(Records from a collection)
"""

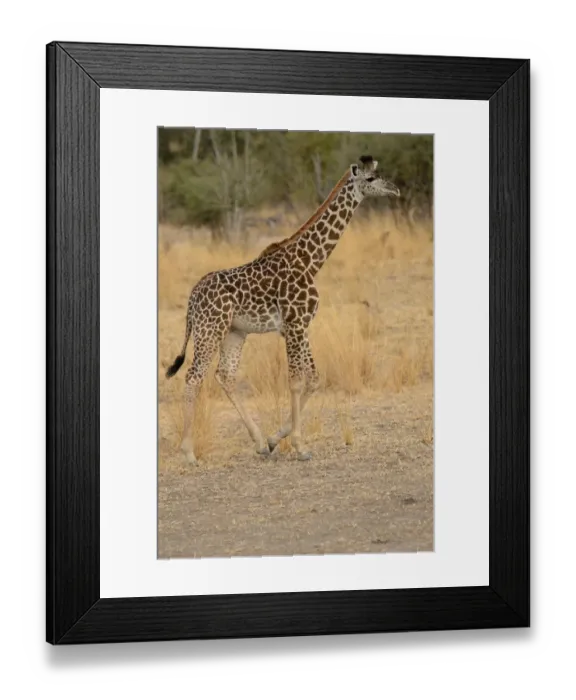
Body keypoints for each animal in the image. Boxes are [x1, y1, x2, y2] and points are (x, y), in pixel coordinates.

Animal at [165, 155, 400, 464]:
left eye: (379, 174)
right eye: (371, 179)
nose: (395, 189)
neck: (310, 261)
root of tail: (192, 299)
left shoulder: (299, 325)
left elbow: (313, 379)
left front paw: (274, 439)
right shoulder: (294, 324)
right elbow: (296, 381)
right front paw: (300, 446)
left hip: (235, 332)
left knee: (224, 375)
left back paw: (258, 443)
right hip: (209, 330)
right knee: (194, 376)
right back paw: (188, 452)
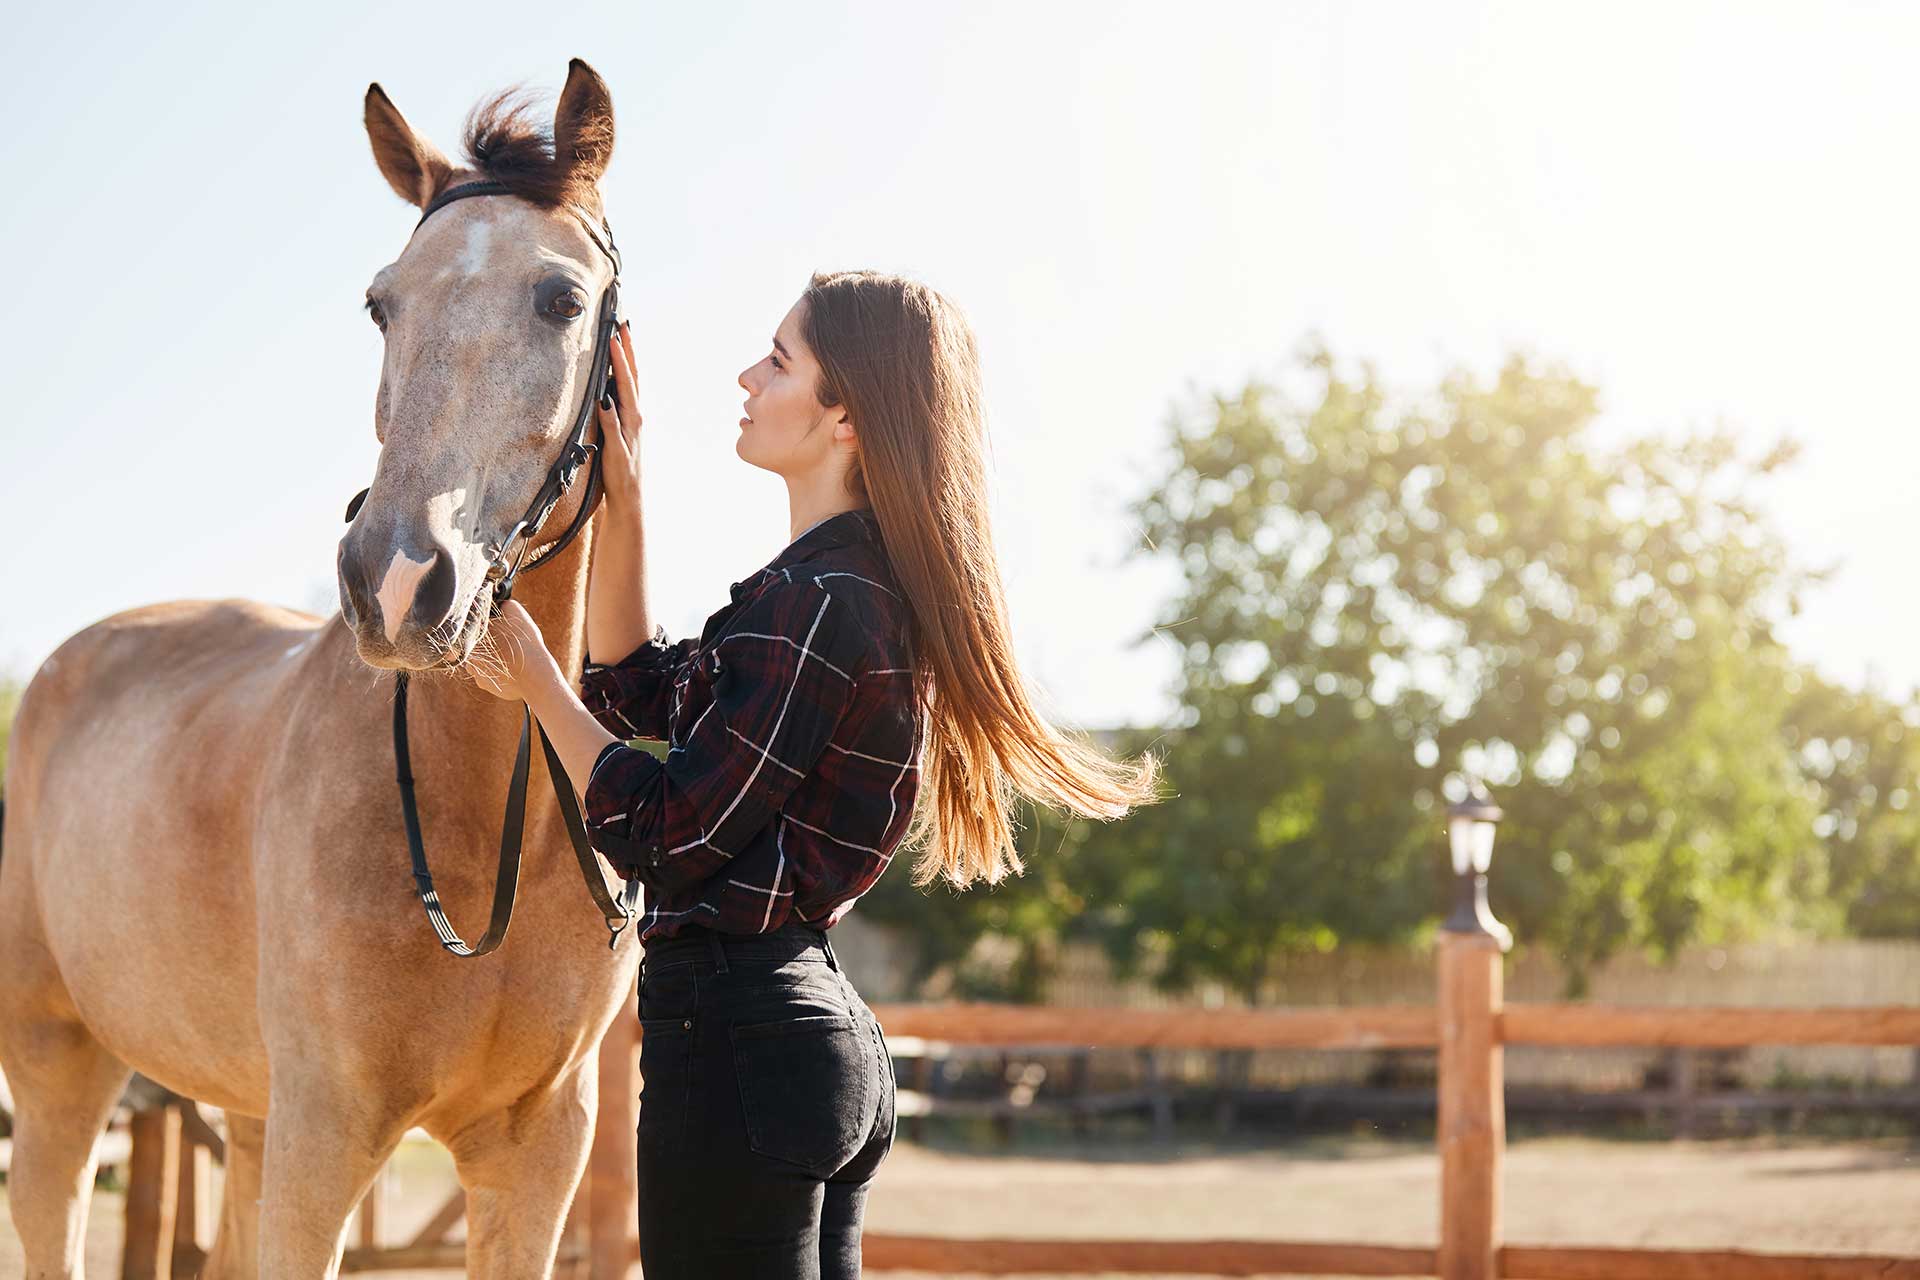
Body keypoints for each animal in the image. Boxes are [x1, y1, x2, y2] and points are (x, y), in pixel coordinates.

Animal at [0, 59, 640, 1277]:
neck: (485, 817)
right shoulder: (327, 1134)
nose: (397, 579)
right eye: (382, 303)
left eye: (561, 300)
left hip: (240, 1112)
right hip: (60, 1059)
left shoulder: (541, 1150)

"""
"""

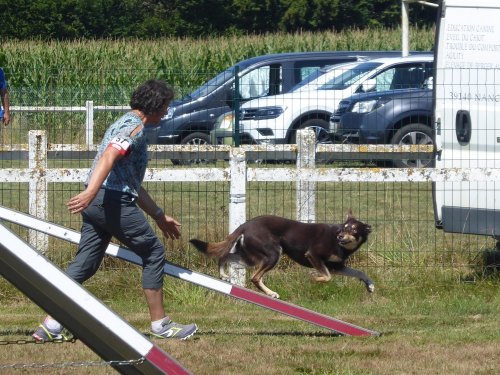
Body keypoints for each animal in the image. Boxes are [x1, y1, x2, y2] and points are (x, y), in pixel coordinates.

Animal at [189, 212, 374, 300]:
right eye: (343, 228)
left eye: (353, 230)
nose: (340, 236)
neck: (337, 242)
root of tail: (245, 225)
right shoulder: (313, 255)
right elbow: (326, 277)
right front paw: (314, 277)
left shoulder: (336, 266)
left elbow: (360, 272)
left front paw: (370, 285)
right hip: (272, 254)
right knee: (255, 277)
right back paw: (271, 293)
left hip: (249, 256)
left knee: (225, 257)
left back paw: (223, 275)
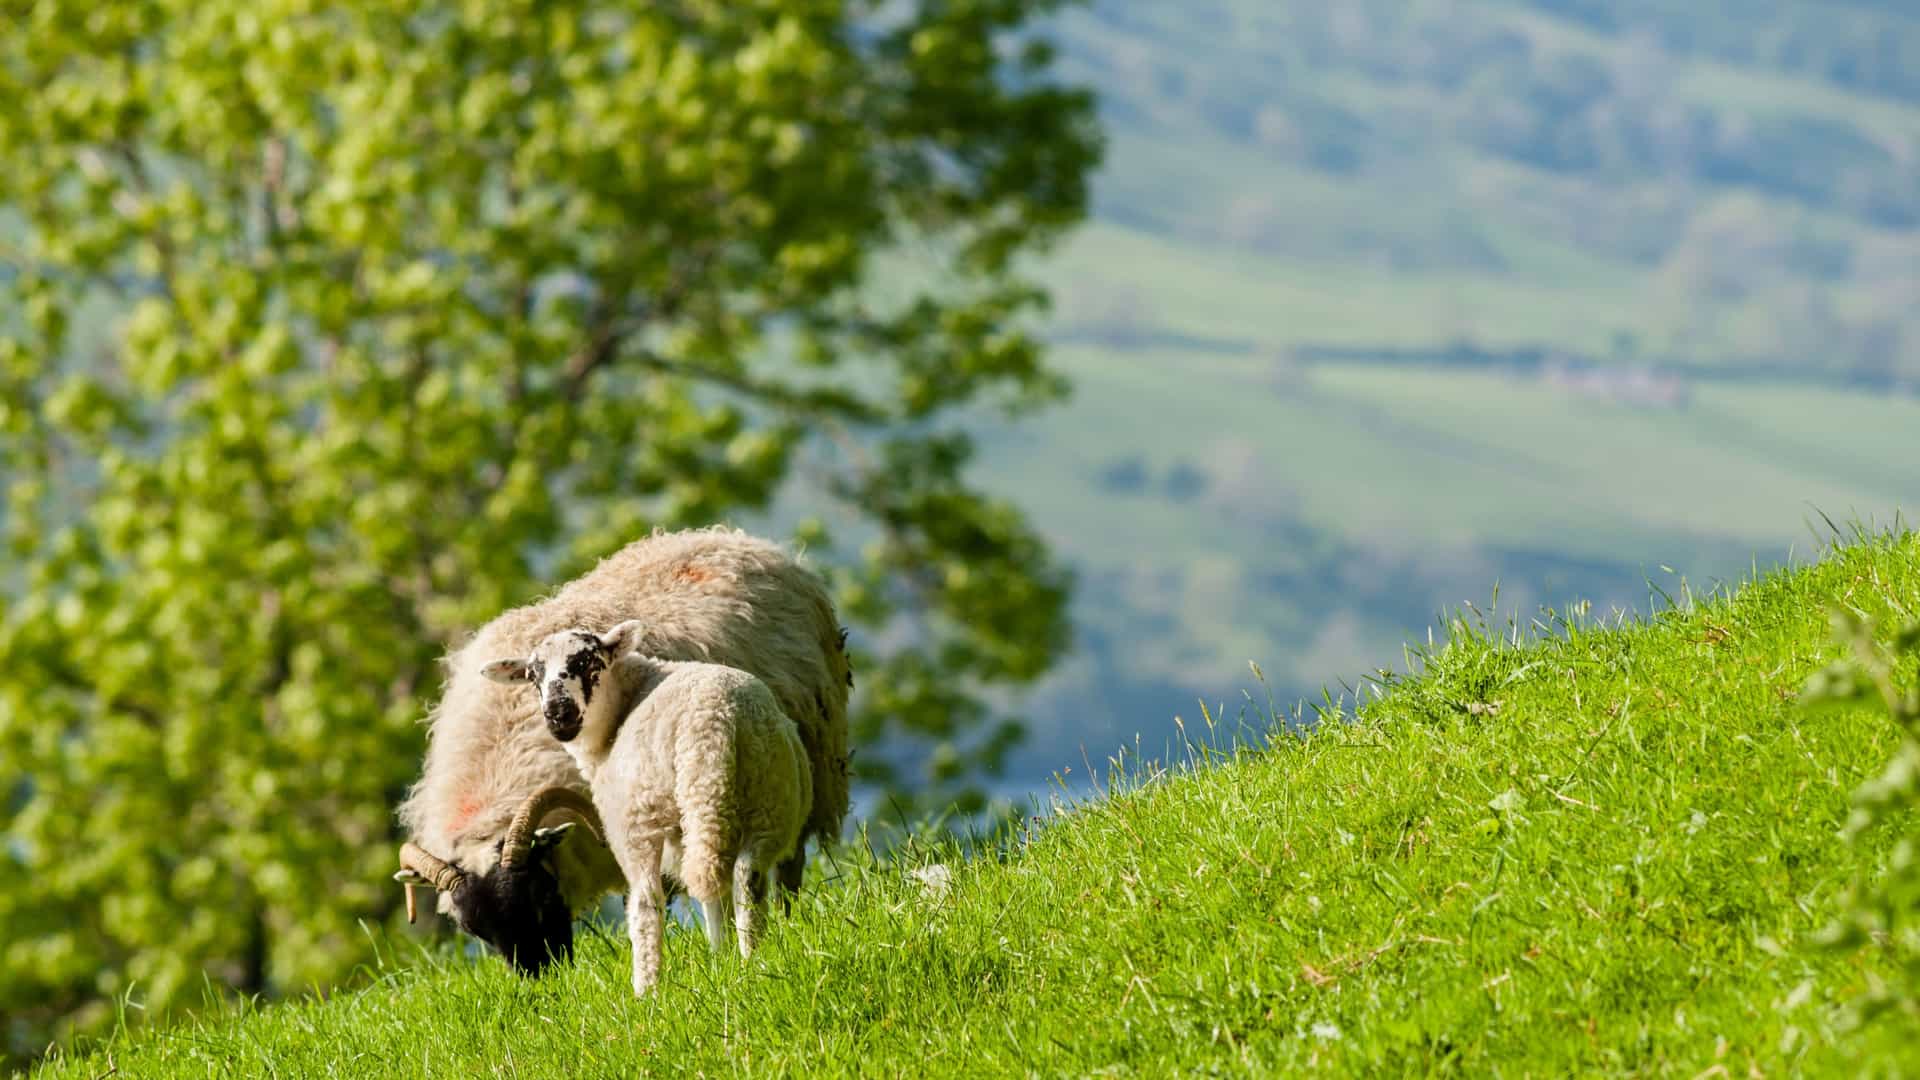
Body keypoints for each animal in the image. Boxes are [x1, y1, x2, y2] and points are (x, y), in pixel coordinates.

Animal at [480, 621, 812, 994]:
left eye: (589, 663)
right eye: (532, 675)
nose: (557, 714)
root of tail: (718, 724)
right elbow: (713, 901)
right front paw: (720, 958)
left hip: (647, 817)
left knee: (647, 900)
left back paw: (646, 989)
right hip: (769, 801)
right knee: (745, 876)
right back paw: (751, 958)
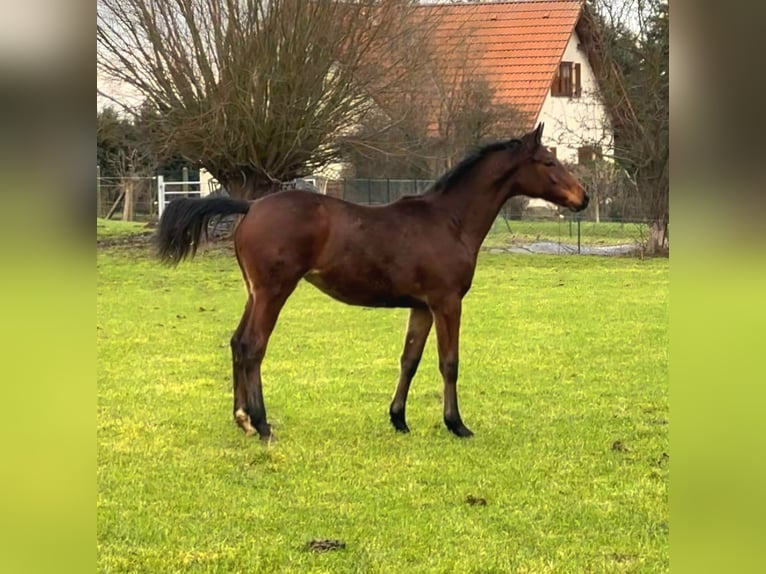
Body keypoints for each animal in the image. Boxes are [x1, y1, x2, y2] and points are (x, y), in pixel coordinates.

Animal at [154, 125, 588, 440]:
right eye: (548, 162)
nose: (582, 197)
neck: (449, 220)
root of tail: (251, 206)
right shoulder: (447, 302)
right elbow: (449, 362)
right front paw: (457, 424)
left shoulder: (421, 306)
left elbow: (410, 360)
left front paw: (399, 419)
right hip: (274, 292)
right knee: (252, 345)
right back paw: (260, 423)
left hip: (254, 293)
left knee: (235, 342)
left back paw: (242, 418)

"""
"""

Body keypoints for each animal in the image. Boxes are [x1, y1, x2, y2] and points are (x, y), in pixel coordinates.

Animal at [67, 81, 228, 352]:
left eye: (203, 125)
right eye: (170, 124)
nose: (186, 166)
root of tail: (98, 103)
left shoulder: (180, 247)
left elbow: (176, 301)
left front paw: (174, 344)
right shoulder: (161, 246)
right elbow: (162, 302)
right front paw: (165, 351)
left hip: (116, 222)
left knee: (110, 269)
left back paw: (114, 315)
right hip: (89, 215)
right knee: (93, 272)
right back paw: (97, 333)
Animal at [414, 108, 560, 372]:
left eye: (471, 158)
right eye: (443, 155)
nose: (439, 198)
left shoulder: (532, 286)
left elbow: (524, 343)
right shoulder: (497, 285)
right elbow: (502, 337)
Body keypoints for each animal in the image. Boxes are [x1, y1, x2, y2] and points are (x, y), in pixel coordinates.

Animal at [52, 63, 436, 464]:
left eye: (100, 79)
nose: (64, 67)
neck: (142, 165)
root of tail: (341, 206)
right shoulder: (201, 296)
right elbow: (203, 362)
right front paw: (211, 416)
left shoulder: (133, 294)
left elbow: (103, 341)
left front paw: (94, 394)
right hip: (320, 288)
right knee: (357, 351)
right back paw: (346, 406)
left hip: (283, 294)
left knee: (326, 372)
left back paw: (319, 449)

"""

> [WORK INSTRUCTION] Write down, word for word, the lines above from the one containing "left back paw: (114, 315)" through the one containing "right elbow: (502, 337)", both ends included.

> [ANSWER BOX]
left back paw: (114, 315)
right hip: (89, 215)
right knee: (93, 272)
right back paw: (97, 333)
Animal at [414, 108, 560, 372]:
left eye: (471, 158)
right eye: (443, 155)
nose: (439, 198)
left shoulder: (532, 286)
left elbow: (524, 343)
right shoulder: (497, 285)
right elbow: (502, 337)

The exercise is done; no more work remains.